La terraza tenía luz de candilejas. La música de jazz que sonaba en directo dentro del local se escapaba hasta las mesas donde nos habíamos sentado. Era una noche cualquiera, de un día cualquiera, de cualquier mes. Lo habría sido si él no la hubiese encontrado de casualidad, o tal vez no, porque, como decía Amanda, la casualidad no existe.

—¡Te encontré! —exclamó poniendo sus manos sobre los hombros desnudos de Amanda, encima de los tirantes de la camiseta. Abrió su boca y la pegó a la oreja de ella como si fuese a darle un bocado, como un lobo hambriento, incluso vocalizó la onomatopeya del gruñido.

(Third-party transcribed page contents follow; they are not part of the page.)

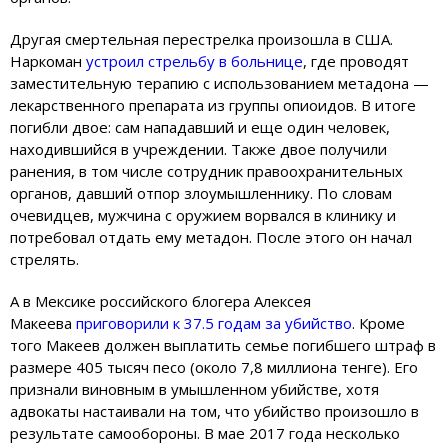
Другая смертельная перестрелка произошла в США.
Наркоман
устроил стрельбу в больнице
, где проводят
заместительную терапию с использованием метадона —
лекарственного препарата из группы опиоидов. В итоге
погибли двое: сам нападавший и еще один человек,
находившийся в учреждении. Также двое получили
ранения, в том числе сотрудник правоохранительных
органов, давший отпор злоумышленнику. По словам
очевидцев, мужчина с оружием ворвался в клинику и
потребовал отдать ему метадон. После этого он начал
стрелять.
А в Мексике российского блогера Алексея
Макеева
приговорили к 37.5 годам за убийство
. Кроме
того Макеев должен выплатить семье погибшего штраф в
размере 405 тысяч песо (около 7,8 миллиона тенге). Его
признали виновным в умышленном убийстве, хотя
адвокаты настаивали на том, что убийство произошло в
результате самообороны. В мае 2017 года несколько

Amanda no se movió. No giró la cabeza, no gesticuló ni dijo una sola palabra. Había reconocido su voz, el roce de la yema de sus dedos en la piel, la fuerza que sus manos ejercían sobre sus hombros desnudos. Minutos antes le pareció oler su perfume y sentir el ruido que los tacones cuadrados de sus botas solían hacer al caminar. Y tembló por dentro. Sus manos siguieron a la tiritona que le encogió el corazón con un tembleque repentino y acompasado que no puedo controlar. El vino que había en el vaso se le derramó sobre los vaqueros cortos resbalando por sus piernas, tiñendo del color de la sangre la piel de sus muslos; como un mal presagio. El vaso cayó al suelo y los pedazos del cristal roto se esparcieron por el piso. Algunos llegaron a nuestros pies.

»¿Qué pasa? Es que no te alegras de verme —dijo agachándose, y levantando su barbilla la miró desafiante a los ojos.

—¡Vete! Ya, ahora mismo —grité desafiante frente a él.

—Eso tendrá que decirlo ella, no tú —me respondió en tono despectivo pegando su cara a la mía.

—Imagino que estás con la condicional —dijo Remedios alzando el tono de voz. Él se encogió de hombros, en un gesto que indicó indiferencia—. Sí, claro que lo estás. ¡Desaparece! —le imperó.

—¿Hay algún problema? —preguntó uno de los camareros parándose frente a él desafiante y mirándolo.

Se dio la vuelta sin responder y se sentó en una de las mesas del local aledaño sin quitarnos la vista de encima.

—La historia no se va a repetir —dije recordando a Sheela, su muerte a manos de Antonio. Abracé a Amanda que seguía con la cabeza gacha y temblando—. ¡No lo vamos a permitir! —le dije y miré a Remedios para que confirmara mi afirmación pero ella estaba de pie. Parecía no escuchar.

Le miraba sin mover un solo músculo, erguida y desafiante. Llena de rabia.